■ **What you need to do**
Everything in the entries except the pictures must be repeated exactly.

■ **Provided information**
........

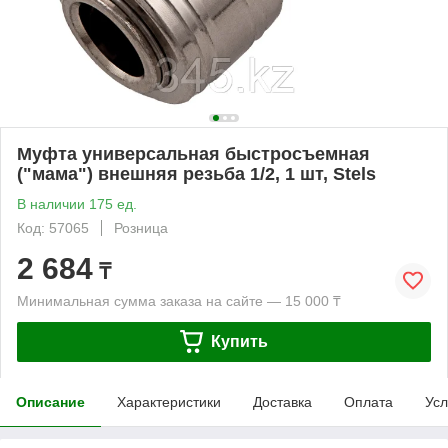
Муфта универсальная быстросъемная
("мама") внешняя резьба 1/2, 1 шт, Stels
В наличии 175 ед.
Код: 57065
Розница
2 684
₸
Минимальная сумма заказа на сайте — 15 000 ₸
Купить
Описание
Характеристики
Доставка
Оплата
Усл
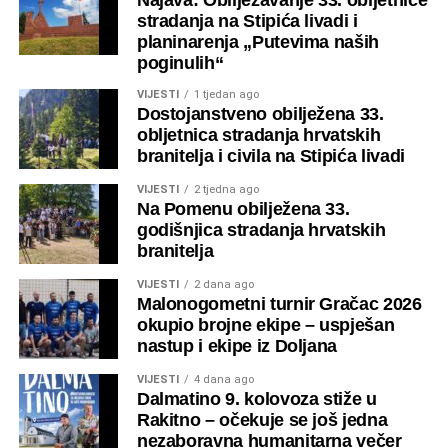
stradanja na Stipića livadi i
planinarenja „Putevima naših
poginulih“
VIJESTI
1 tjedan ago
Dostojanstveno obilježena 33.
obljetnica stradanja hrvatskih
branitelja i civila na Stipića livadi
VIJESTI
2 tjedna ago
Na Pomenu obilježena 33.
godišnjica stradanja hrvatskih
branitelja
VIJESTI
2 dana ago
Malonogometni turnir Gračac 2026
okupio brojne ekipe – uspješan
nastup i ekipe iz Doljana
VIJESTI
4 dana ago
Dalmatino 9. kolovoza stiže u
Rakitno – očekuje se još jedna
nezaboravna humanitarna večer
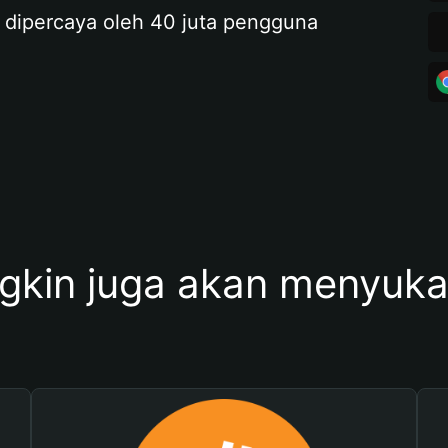
 dipercaya oleh 40 juta pengguna
kin juga akan menyukai 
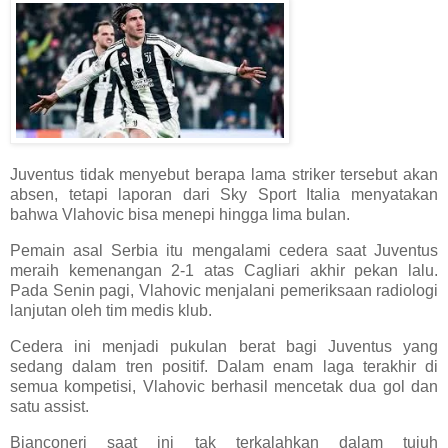
Juventus tidak menyebut berapa lama striker tersebut akan
absen, tetapi laporan dari Sky Sport Italia menyatakan
bahwa Vlahovic bisa menepi hingga lima bulan.
Pemain asal Serbia itu mengalami cedera saat Juventus
meraih kemenangan 2-1 atas Cagliari akhir pekan lalu.
Pada Senin pagi, Vlahovic menjalani pemeriksaan radiologi
lanjutan oleh tim medis klub.
Cedera ini menjadi pukulan berat bagi Juventus yang
sedang dalam tren positif. Dalam enam laga terakhir di
semua kompetisi, Vlahovic berhasil mencetak dua gol dan
satu assist.
Bianconeri saat ini tak terkalahkan dalam tujuh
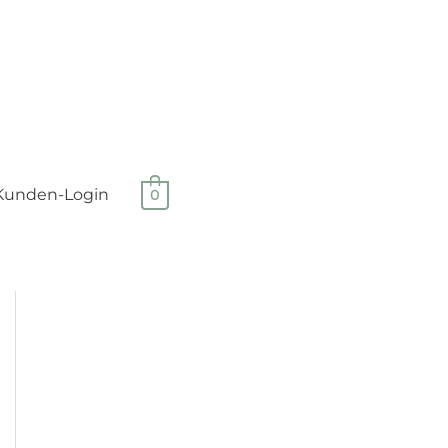
Kunden-Login
0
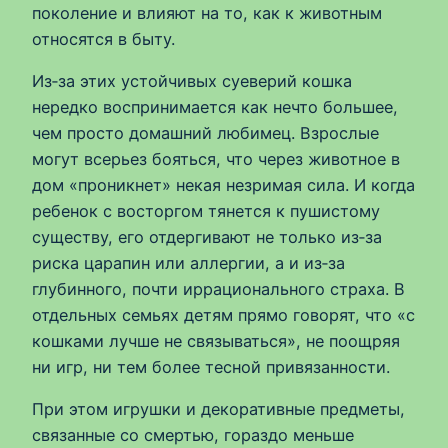
поколение и влияют на то, как к животным
относятся в быту.
Из‑за этих устойчивых суеверий кошка
нередко воспринимается как нечто большее,
чем просто домашний любимец. Взрослые
могут всерьез бояться, что через животное в
дом «проникнет» некая незримая сила. И когда
ребенок с восторгом тянется к пушистому
существу, его отдергивают не только из‑за
риска царапин или аллергии, а и из‑за
глубинного, почти иррационального страха. В
отдельных семьях детям прямо говорят, что «с
кошками лучше не связываться», не поощряя
ни игр, ни тем более тесной привязанности.
При этом игрушки и декоративные предметы,
связанные со смертью, гораздо меньше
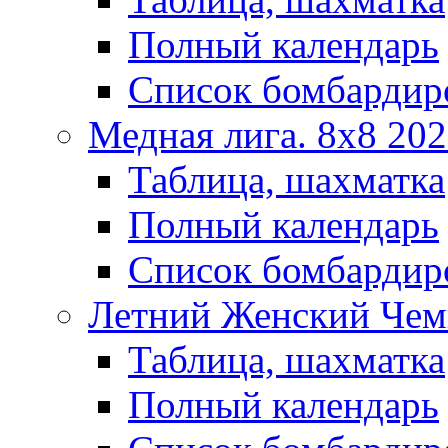
Полный календарь
Список бомбардир
Медная лига. 8x8 20
Таблица, шахматка
Полный календарь
Список бомбардир
Летний Женский Чем
Таблица, шахматка
Полный календарь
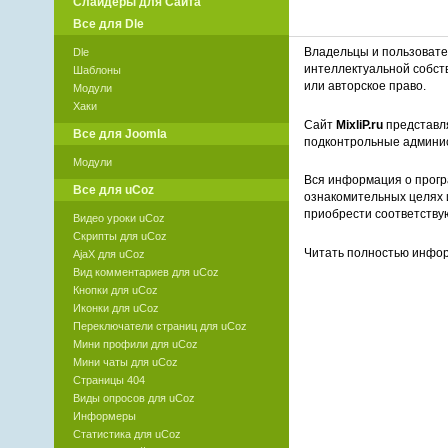
Слайдеры для Сайта
Все для Dle
Владельцы и пользоват
Dle
интеллектуальной собст
Шаблоны
или авторское право.
Модули
Хаки
Сайт
MixliP.ru
представля
Все для Joomla
подконтрольные админи
Модули
Вся информация о прогр
Все для uCoz
ознакомительных целях 
приобрести соответству
Видео уроки uCoz
Скрипты для uCoz
Читать полностью инф
AjaX для uCoz
Вид комментариев для uCoz
Кнопки для uCoz
Иконки для uCoz
Переключатели страниц для uCoz
Мини профили для uCoz
Мини чаты для uCoz
Страницы 404
Виды опросов для uCoz
Информеры
Статистика для uCoz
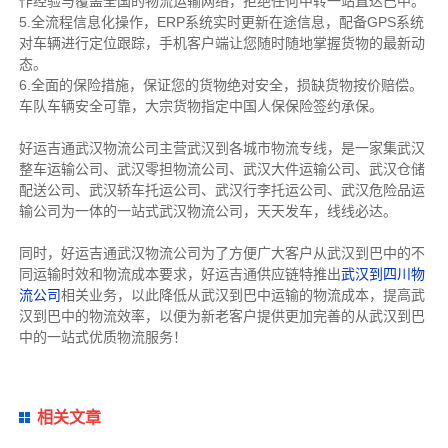
作经验与覆盖全国的物流运输网络，拒绝任何中转一站直达巴中。
5.全流程信息化操作，ERP系统实时更新在途信息，配备GPS系统
对车辆进行定位跟踪，手机客户端让您随时随地掌握货物的最新动
态。
6.全面的保险措施，保证您的货物绝对安全，损缺货物按价赔偿。
车队车辆安全可靠，大宗货物指定中国人保保险签约承保。
好运吉通武汉物流公司主营武汉到各城市物流专线，是一家集武汉
整车运输公司、武汉零担物流公司、武汉大件运输公司、武汉仓储
配送公司、武汉轿车托运公司、武汉行李托运公司、武汉危险品运
输公司为一体的一站式武汉物流公司，天天发车，线线必达。
同时，好运吉通武汉物流公司为了方便广大客户从武汉到巴中的不
同运输时效和物流成本要求，好运吉通供应链特推出
武汉到四川物
流公司
相关业务，以此降低从武汉到巴中运输的物流成本，提高武
汉到巴中的物流效率，以便为新老客户提供更加完善的从武汉到巴
中的一站式优质物流服务！
相关文章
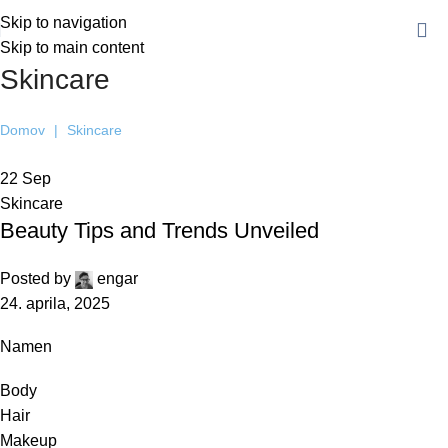
Skip to navigation
Skip to main content
Skincare
Domov
|
Skincare
22
Sep
Skincare
Beauty Tips and Trends Unveiled
Posted by
engar
24. aprila, 2025
Namen
Body
Hair
Makeup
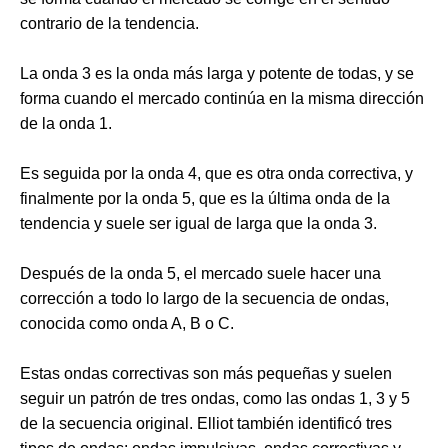
contrario de la tendencia.
La onda 3 es la onda más larga y potente de todas, y se
forma cuando el mercado continúa en la misma dirección
de la onda 1.
Es seguida por la onda 4, que es otra onda correctiva, y
finalmente por la onda 5, que es la última onda de la
tendencia y suele ser igual de larga que la onda 3.
Después de la onda 5, el mercado suele hacer una
corrección a todo lo largo de la secuencia de ondas,
conocida como onda A, B o C.
Estas ondas correctivas son más pequeñas y suelen
seguir un patrón de tres ondas, como las ondas 1, 3 y 5
de la secuencia original. Elliot también identificó tres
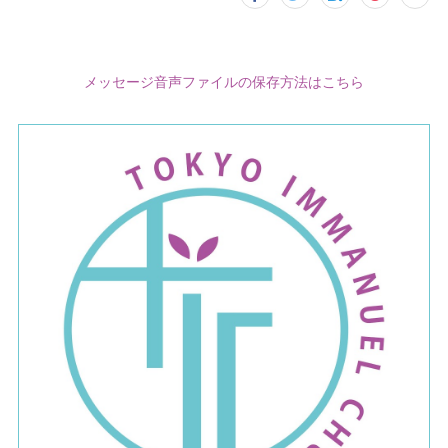
メッセージ音声ファイルの保存方法はこちら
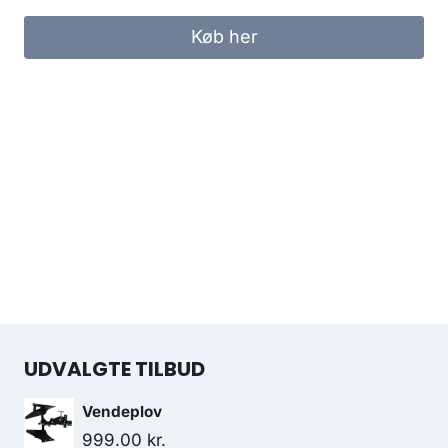
Køb her
UDVALGTE TILBUD
Vendeplov
999.00
kr.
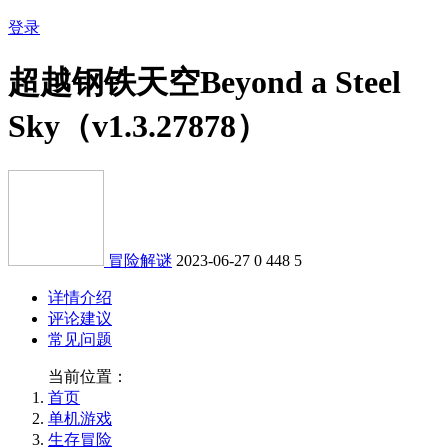
登录
超越钢铁天空Beyond a Steel
Sky（v1.3.27878）
冒险解谜
2023-06-27
0
448
5
详情介绍
评论建议
常见问题
当前位置：
首页
单机游戏
生存冒险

........

■ **Written answer**
Муфта универсальная быстросъемная
("мама") внешняя резьба 1/2, 1 шт, Stels
В наличии 175 ед.
Код: 57065
Розница
2 684
₸
Минимальная сумма заказа на сайте — 15 000 ₸
Купить
Описание
Характеристики
Доставка
Оплата
Усл
stradanja na Stipića livadi i
planinarenja „Putevima naših
poginulih“
VIJESTI
1 tjedan ago
Dostojanstveno obilježena 33.
obljetnica stradanja hrvatskih
branitelja i civila na Stipića livadi
VIJESTI
2 tjedna ago
Na Pomenu obilježena 33.
godišnjica stradanja hrvatskih
branitelja
VIJESTI
2 dana ago
Malonogometni turnir Gračac 2026
okupio brojne ekipe – uspješan
nastup i ekipe iz Doljana
VIJESTI
4 dana ago
Dalmatino 9. kolovoza stiže u
Rakitno – očekuje se još jedna
nezaboravna humanitarna večer
 dipercaya oleh 40 juta pengguna
kin juga akan menyukai 
Juventus tidak menyebut berapa lama striker tersebut akan
absen, tetapi laporan dari Sky Sport Italia menyatakan
bahwa Vlahovic bisa menepi hingga lima bulan.
Pemain asal Serbia itu mengalami cedera saat Juventus
meraih kemenangan 2-1 atas Cagliari akhir pekan lalu.
Pada Senin pagi, Vlahovic menjalani pemeriksaan radiologi
lanjutan oleh tim medis klub.
Cedera ini menjadi pukulan berat bagi Juventus yang
sedang dalam tren positif. Dalam enam laga terakhir di
semua kompetisi, Vlahovic berhasil mencetak dua gol dan
satu assist.
Bianconeri saat ini tak terkalahkan dalam tujuh
Kunden-Login
0
поколение и влияют на то, как к животным
относятся в быту.
Из‑за этих устойчивых суеверий кошка
нередко воспринимается как нечто большее,
чем просто домашний любимец. Взрослые
могут всерьез бояться, что через животное в
дом «проникнет» некая незримая сила. И когда
ребенок с восторгом тянется к пушистому
существу, его отдергивают не только из‑за
риска царапин или аллергии, а и из‑за
глубинного, почти иррационального страха. В
отдельных семьях детям прямо говорят, что «с
кошками лучше не связываться», не поощряя
ни игр, ни тем более тесной привязанности.
При этом игрушки и декоративные предметы,
связанные со смертью, гораздо меньше
Полный календарь
Список бомбардир
Медная лига. 8x8 20
Таблица, шахматка
Полный календарь
Список бомбардир
Летний Женский Чем
Таблица, шахматка
Полный календарь
Слайдеры для Сайта
Все для Dle
Владельцы и пользоват
Dle
интеллектуальной собст
Шаблоны
или авторское право.
Модули
Хаки
Сайт
MixliP.ru
представля
Все для Joomla
подконтрольные админи
Модули
Вся информация о прогр
Все для uCoz
ознакомительных целях 
приобрести соответству
Видео уроки uCoz
Скрипты для uCoz
Читать полностью инф
AjaX для uCoz
Вид комментариев для uCoz
Кнопки для uCoz
Иконки для uCoz
Переключатели страниц для uCoz
Мини профили для uCoz
Мини чаты для uCoz
Страницы 404
Виды опросов для uCoz
Информеры
Статистика для uCoz
作经验与覆盖全国的物流运输网络，拒绝任何中转一站直达巴中。
5.全流程信息化操作，ERP系统实时更新在途信息，配备GPS系统
对车辆进行定位跟踪，手机客户端让您随时随地掌握货物的最新动
态。
6.全面的保险措施，保证您的货物绝对安全，损缺货物按价赔偿。
车队车辆安全可靠，大宗货物指定中国人保保险签约承保。
好运吉通武汉物流公司主营武汉到各城市物流专线，是一家集武汉
整车运输公司、武汉零担物流公司、武汉大件运输公司、武汉仓储
配送公司、武汉轿车托运公司、武汉行李托运公司、武汉危险品运
输公司为一体的一站式武汉物流公司，天天发车，线线必达。
同时，好运吉通武汉物流公司为了方便广大客户从武汉到巴中的不
同运输时效和物流成本要求，好运吉通供应链特推出
武汉到四川物
流公司
相关业务，以此降低从武汉到巴中运输的物流成本，提高武
汉到巴中的物流效率，以便为新老客户提供更加完善的从武汉到巴
中的一站式优质物流服务！
相关文章
Skip to navigation
Skip to main content
Skincare
Domov
|
Skincare
22
Sep
Skincare
Beauty Tips and Trends Unveiled
Posted by
engar
24. aprila, 2025
Namen
Body
Hair
Makeup
contrario de la tendencia.
La onda 3 es la onda más larga y potente de todas, y se
forma cuando el mercado continúa en la misma dirección
de la onda 1.
Es seguida por la onda 4, que es otra onda correctiva, y
finalmente por la onda 5, que es la última onda de la
tendencia y suele ser igual de larga que la onda 3.
Después de la onda 5, el mercado suele hacer una
corrección a todo lo largo de la secuencia de ondas,
conocida como onda A, B o C.
Estas ondas correctivas son más pequeñas y suelen
seguir un patrón de tres ondas, como las ondas 1, 3 y 5
de la secuencia original. Elliot también identificó tres
メッセージ音声ファイルの保存方法はこちら
Køb her
UDVALGTE TILBUD
Vendeplov
999.00
kr.
登录
超越钢铁天空Beyond a Steel
Sky（v1.3.27878）
冒险解谜
2023-06-27
0
448
5
详情介绍
评论建议
常见问题
当前位置：
首页
单机游戏
生存冒险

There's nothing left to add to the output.